[[ Material for this task, beginning ]]

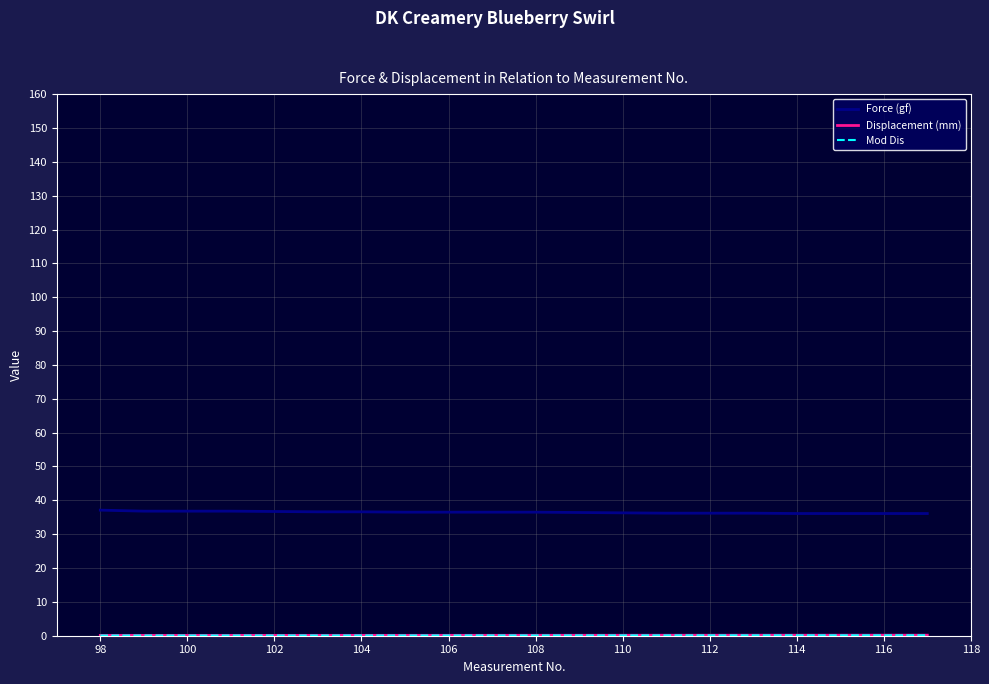

Which series has the largest total across all categories?

Force (gf)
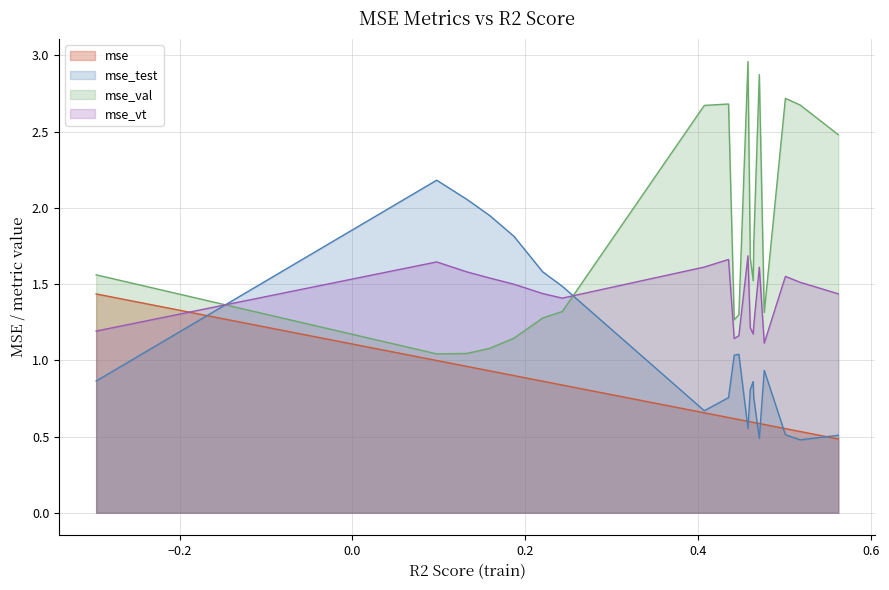

List the series in order of their peak value, highest first.

mse_val, mse_test, mse_vt, mse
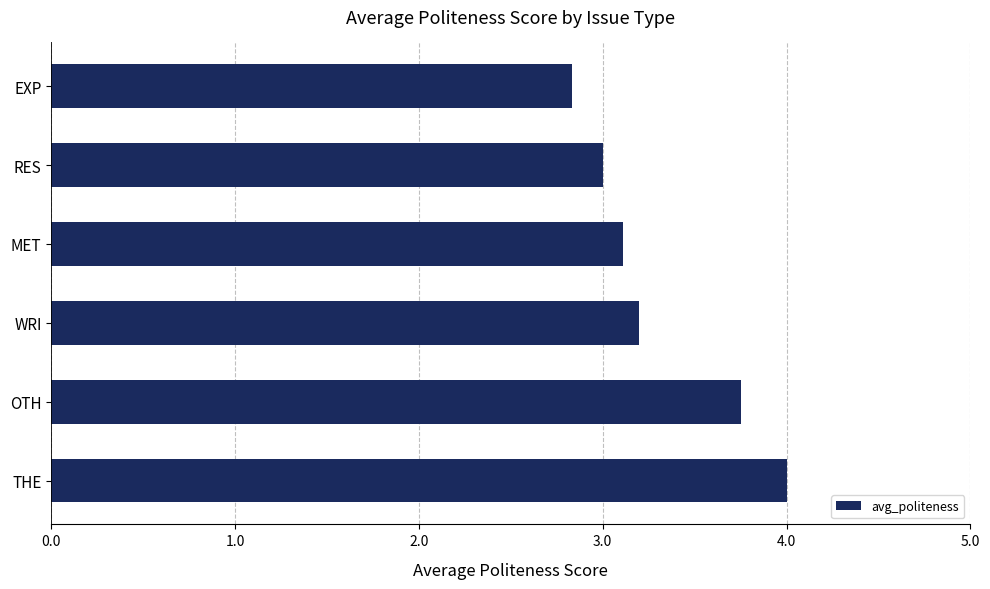

List the labels in order of value, smallest first.

EXP, RES, MET, WRI, OTH, THE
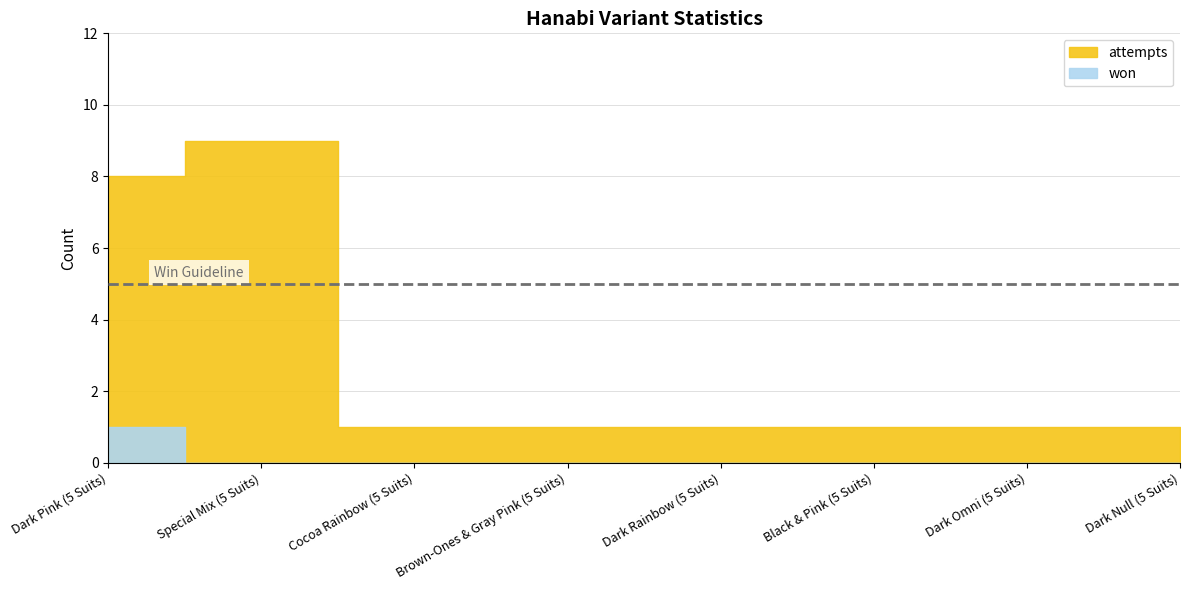

What is the difference between the highest and lowest values at Dark Omni (5 Suits)?

1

[[ Material for this task, end ]]

### Assignment
Return every line of the data above verbatim, but leave out the pictures.

### Output for this task
Which series has the largest total across all categories?

Force (gf)

List the series in order of their peak value, highest first.

mse_val, mse_test, mse_vt, mse

List the labels in order of value, smallest first.

EXP, RES, MET, WRI, OTH, THE

What is the difference between the highest and lowest values at Dark Omni (5 Suits)?

1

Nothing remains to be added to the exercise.